To characterize the largely unknown functions of oxidised methylcytosines (oxi-mC; 5hmC/5fC/5caC) in DNA, several sequencing protocols have been recently developed. Quantitative analysis is complicated because DNA methylation modifications need to be deconvoluted from the data which is affected by several experimental parameters, including e.g. imperfect bisulphite conversion, oxidation efficiencies, various chemical labeling and protection steps, and sequencing errors. Here, we present a hierarchical generative model, Lux, for integrative analysis of any combination of BS-seq and “oxi-mC”-seq (BS-seq/oxBS-seq/TAB-seq/fCAB-seq/CAB-seq/redBS-seq/MAB-seq) data. We show that Lux improves quantification and comparison of methylation levels over existing methods and that Lux can easily process any oxi-mC-seq data sets to quantify all cytosine modifications simultaneously together with their experimental parameters.
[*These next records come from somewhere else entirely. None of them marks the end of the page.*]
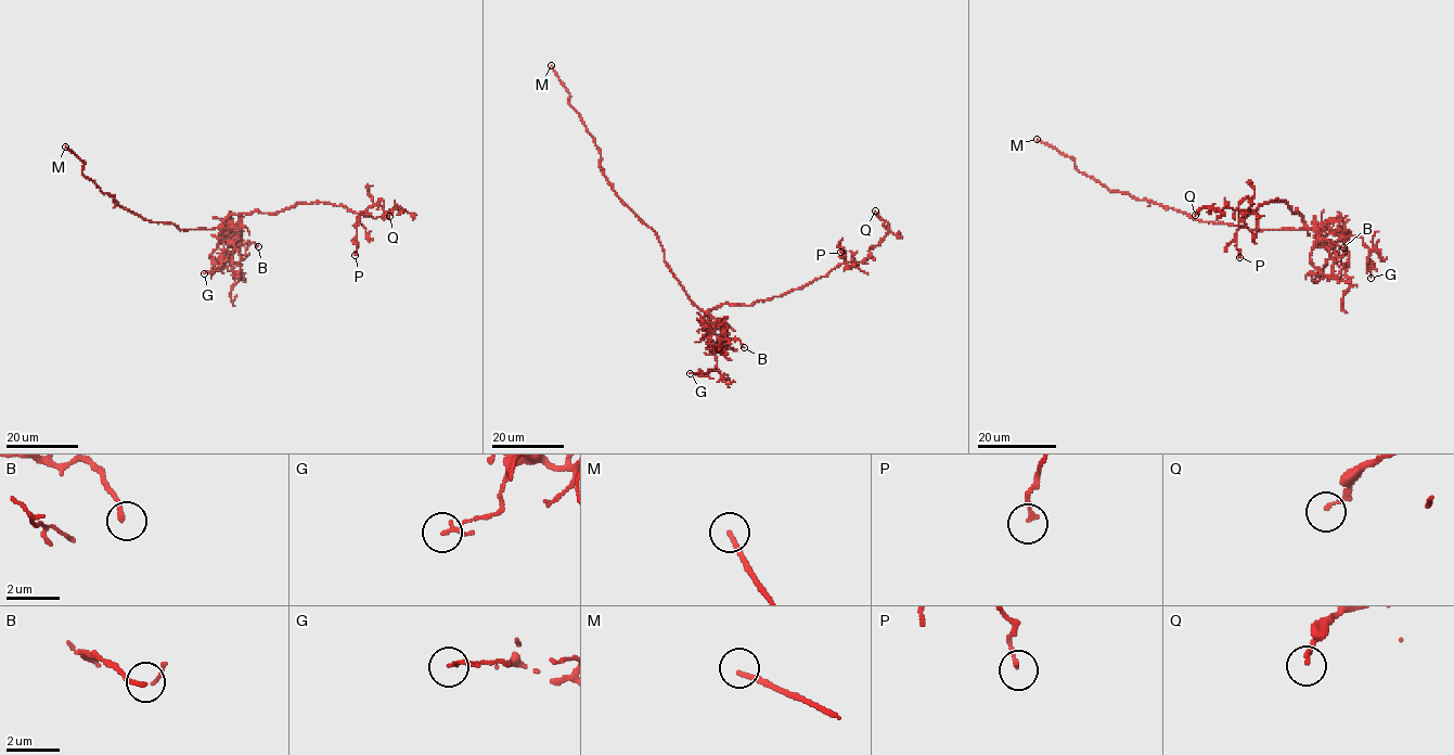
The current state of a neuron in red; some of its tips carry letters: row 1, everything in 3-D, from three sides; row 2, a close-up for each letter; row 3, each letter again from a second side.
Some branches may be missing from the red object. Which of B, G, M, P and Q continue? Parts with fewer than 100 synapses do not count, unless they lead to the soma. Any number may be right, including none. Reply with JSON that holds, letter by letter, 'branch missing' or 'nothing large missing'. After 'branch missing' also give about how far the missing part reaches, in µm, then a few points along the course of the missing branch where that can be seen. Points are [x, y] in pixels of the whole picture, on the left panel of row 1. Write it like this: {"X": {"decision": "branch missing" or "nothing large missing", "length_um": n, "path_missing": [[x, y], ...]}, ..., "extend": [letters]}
{"B": {"decision": "nothing large missing"}, "G": {"decision": "nothing large missing"}, "M": {"decision": "branch missing", "length_um": 10, "path_missing": [[65, 146], [63, 141], [67, 138], [65, 131]]}, "P": {"decision": "nothing large missing"}, "Q": {"decision": "nothing large missing"}, "extend": ["M"]}

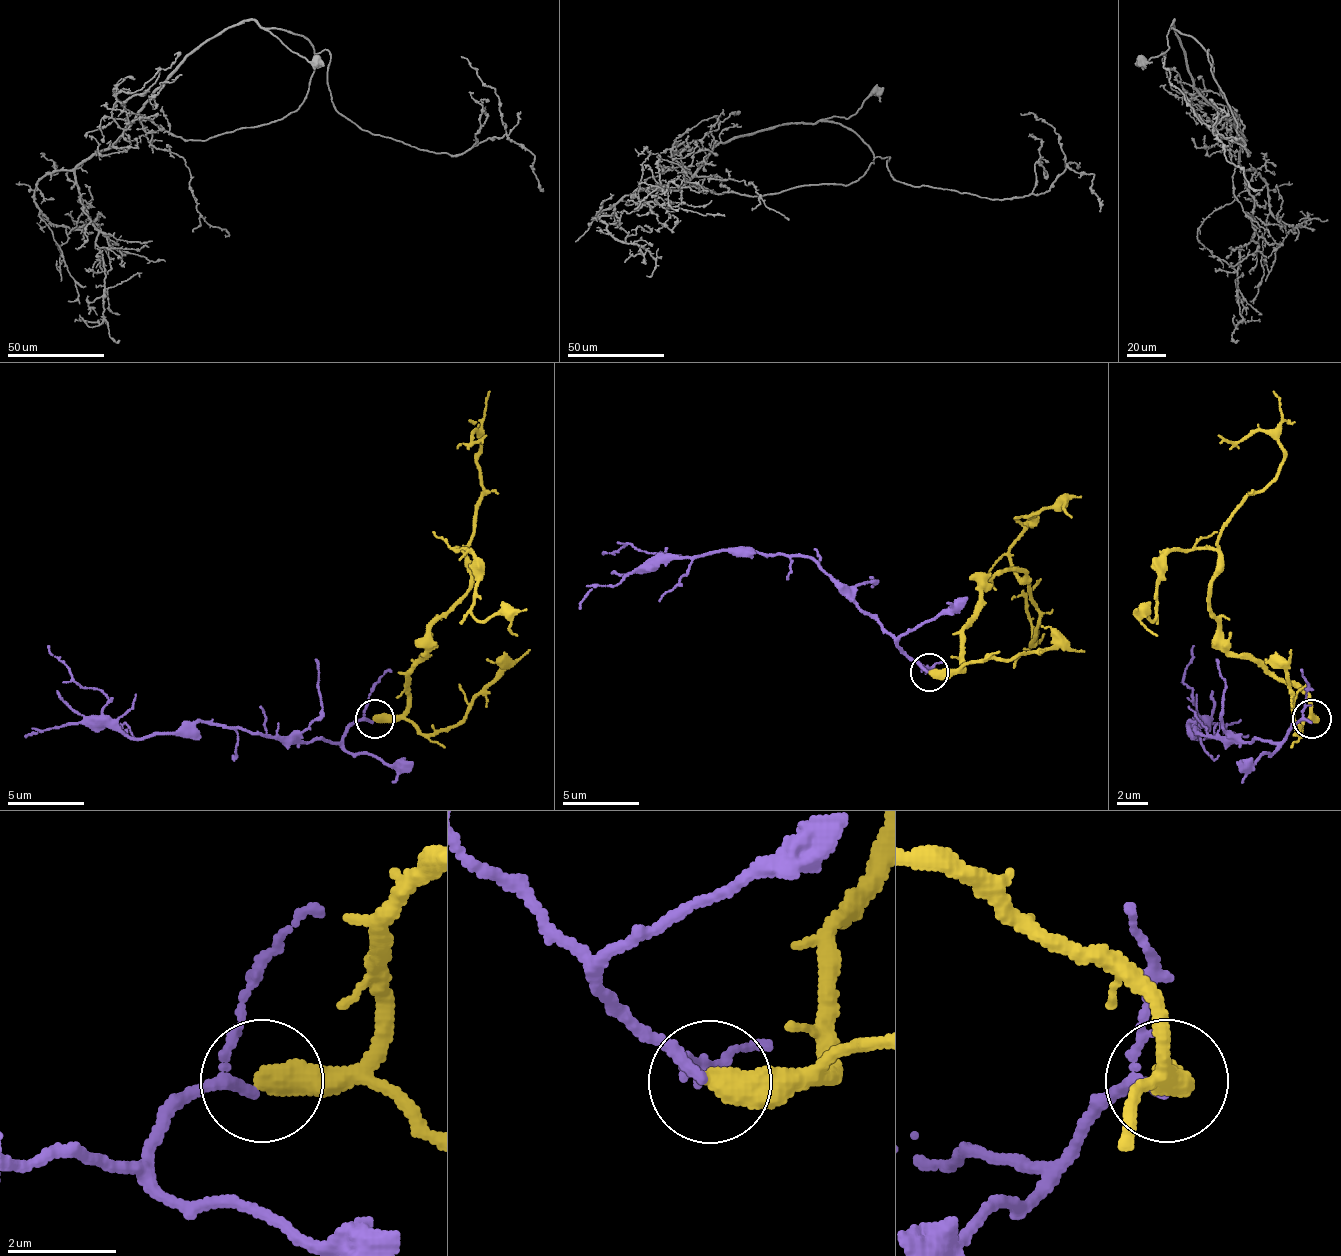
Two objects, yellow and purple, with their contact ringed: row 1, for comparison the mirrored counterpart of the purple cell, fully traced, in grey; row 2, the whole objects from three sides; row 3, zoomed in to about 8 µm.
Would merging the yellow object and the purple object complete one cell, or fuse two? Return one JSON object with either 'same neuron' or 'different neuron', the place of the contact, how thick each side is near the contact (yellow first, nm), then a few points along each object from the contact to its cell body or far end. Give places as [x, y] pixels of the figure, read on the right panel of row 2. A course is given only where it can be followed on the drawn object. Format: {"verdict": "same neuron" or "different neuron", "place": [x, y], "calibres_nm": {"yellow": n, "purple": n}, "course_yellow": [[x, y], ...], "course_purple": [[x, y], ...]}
{"verdict": "different neuron", "place": [1312, 718], "calibres_nm": {"yellow": 500, "purple": 160}, "course_yellow": [[1313, 717], [1309, 702], [1220, 637], [1220, 617], [1209, 606], [1220, 525], [1282, 459], [1266, 432], [1216, 436]], "course_purple": [[1313, 721], [1297, 721], [1278, 741], [1197, 733], [1189, 721], [1189, 733], [1197, 737], [1186, 683], [1193, 644]]}

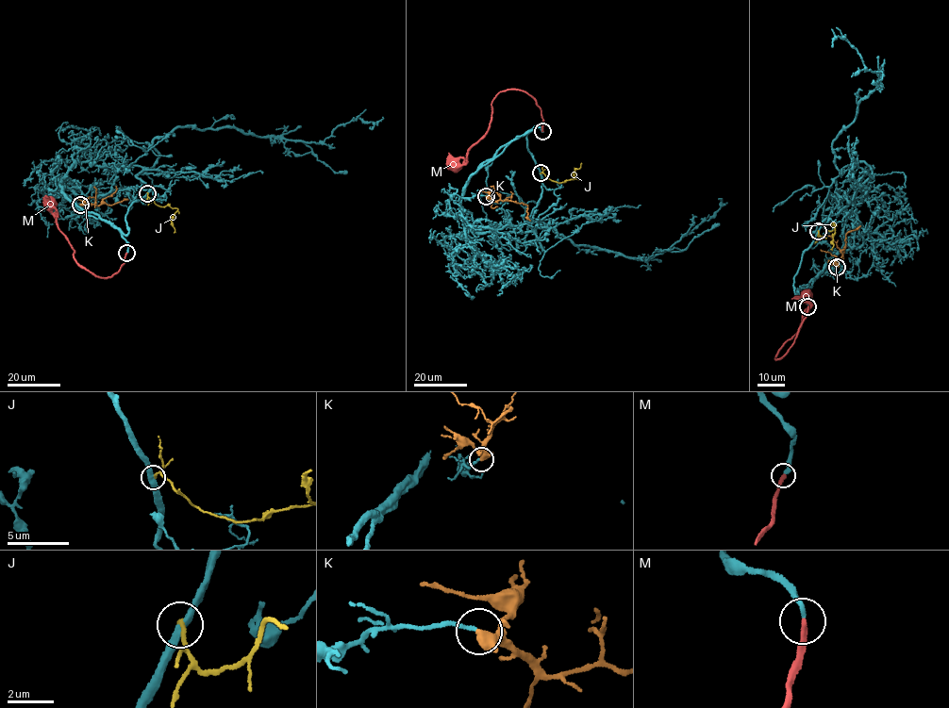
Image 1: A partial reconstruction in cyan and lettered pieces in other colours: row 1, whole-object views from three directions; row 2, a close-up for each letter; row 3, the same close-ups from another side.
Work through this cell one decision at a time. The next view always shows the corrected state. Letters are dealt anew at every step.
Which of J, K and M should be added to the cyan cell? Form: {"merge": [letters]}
{"merge": ["M"]}

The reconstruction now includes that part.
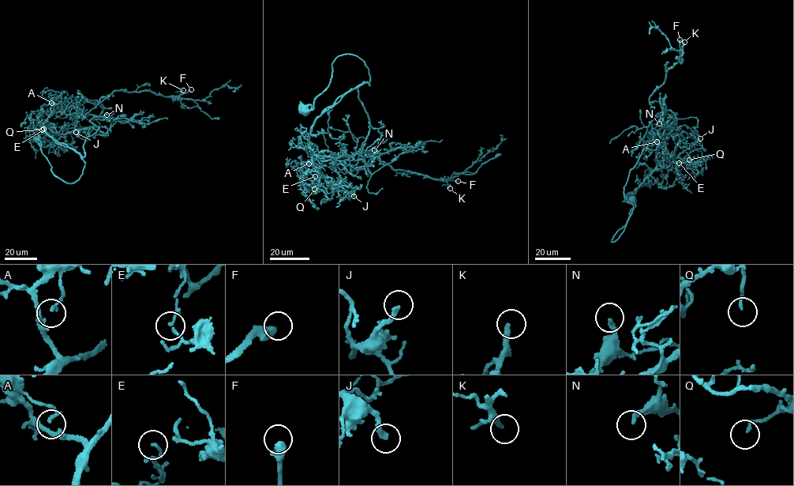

Application of Lux to targeted data from Tet2 knockdown ESCs and T cells during development demonstrates DNA modification quantification at unprecedented detail, quantifies active demethylation pathway and reveals 5hmC localization in putative regulatory regions. Examine the distribution of C, 5mC, and 5hmC in ES and Tet2 knock-down cells within selected loci. Half of the samples are measured using the traditional bisulphite-seq protocol but the other half is measured using the oxidative bisulphite-seq protocol (oxBS-seq).